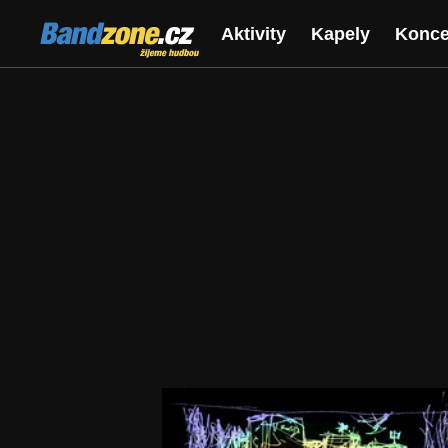
Bandzone.cz
Aktivity
Kapely
Konce
žijeme hudbou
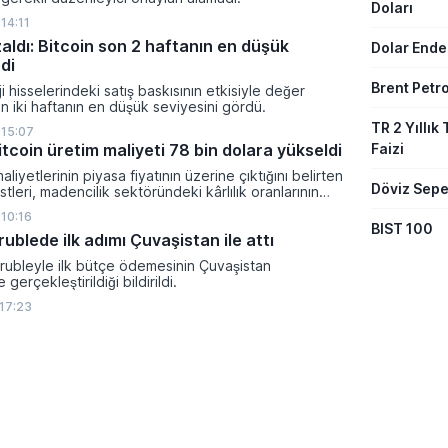
Doları
14:11
zaldı: Bitcoin son 2 haftanın en düşük
Dolar Ende
di
Brent Petro
i hisselerindeki satış baskısının etkisiyle değer
 iki haftanın en düşük seviyesini gördü.
TR 2 Yıllık 
 15:07
Faizi
tcoin üretim maliyeti 78 bin dolara yükseldi
aliyetlerinin piyasa fiyatının üzerine çıktığını belirten
Döviz Sepe
tleri, madencilik sektöründeki kârlılık oranlarının
ltına girdiğini söyledi.
 10:16
BIST 100
 rublede ilk adımı Çuvaşistan ile attı
l rubleyle ilk bütçe ödemesinin Çuvaşistan
gerçekleştirildiği bildirildi.
 17:23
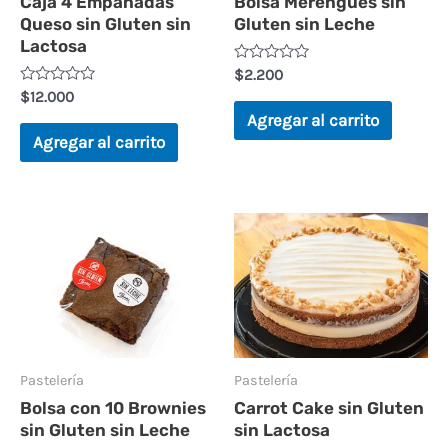
Caja 4 Empanadas
Bolsa Merengues sin
Queso sin Gluten sin
Gluten sin Leche
Lactosa
Valorado
$
2.200
en
Valorado
$
12.000
0
en
de
Agregar al carrito
0
5
de
Agregar al carrito
5
Pastelería
Pastelería
Bolsa con 10 Brownies
Carrot Cake sin Gluten
sin Gluten sin Leche
sin Lactosa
○ ○ ○
YOUR GOAL: The answer is the full set of records printed exactly, less the pictures.

RESULT FOR THIS EXERCISE:
Bandzone.cz
Aktivity
Kapely
Konce
žijeme hudbou
Doları
14:11
zaldı: Bitcoin son 2 haftanın en düşük
Dolar Ende
di
Brent Petro
i hisselerindeki satış baskısının etkisiyle değer
 iki haftanın en düşük seviyesini gördü.
TR 2 Yıllık 
 15:07
Faizi
tcoin üretim maliyeti 78 bin dolara yükseldi
aliyetlerinin piyasa fiyatının üzerine çıktığını belirten
Döviz Sepe
tleri, madencilik sektöründeki kârlılık oranlarının
ltına girdiğini söyledi.
 10:16
BIST 100
 rublede ilk adımı Çuvaşistan ile attı
l rubleyle ilk bütçe ödemesinin Çuvaşistan
gerçekleştirildiği bildirildi.
 17:23
Caja 4 Empanadas
Bolsa Merengues sin
Queso sin Gluten sin
Gluten sin Leche
Lactosa
Valorado
$
2.200
en
Valorado
$
12.000
0
en
de
Agregar al carrito
0
5
de
Agregar al carrito
5
Pastelería
Pastelería
Bolsa con 10 Brownies
Carrot Cake sin Gluten
sin Gluten sin Leche
sin Lactosa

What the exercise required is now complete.